ACTION ITEM
Count the lines in the items that contain the word "Anime", and give only the number.

INFORMATION SHOWN
►
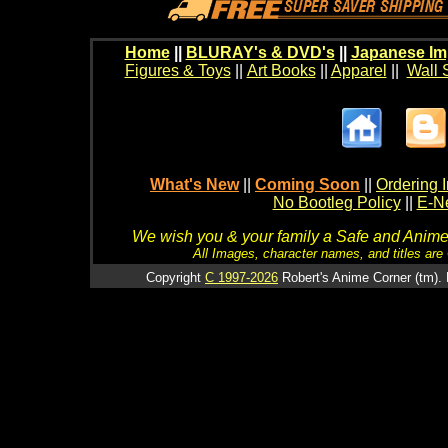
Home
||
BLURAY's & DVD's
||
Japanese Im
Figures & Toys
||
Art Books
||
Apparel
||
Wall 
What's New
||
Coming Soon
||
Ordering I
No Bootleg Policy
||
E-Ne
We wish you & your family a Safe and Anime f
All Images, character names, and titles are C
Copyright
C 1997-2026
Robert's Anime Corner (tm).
◄
►
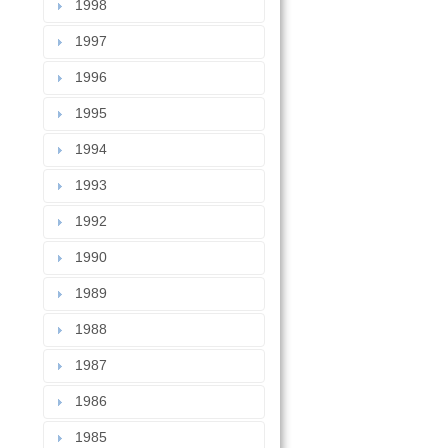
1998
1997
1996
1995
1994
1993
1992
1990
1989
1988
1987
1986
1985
◄
PROBLEM SOLUTION
2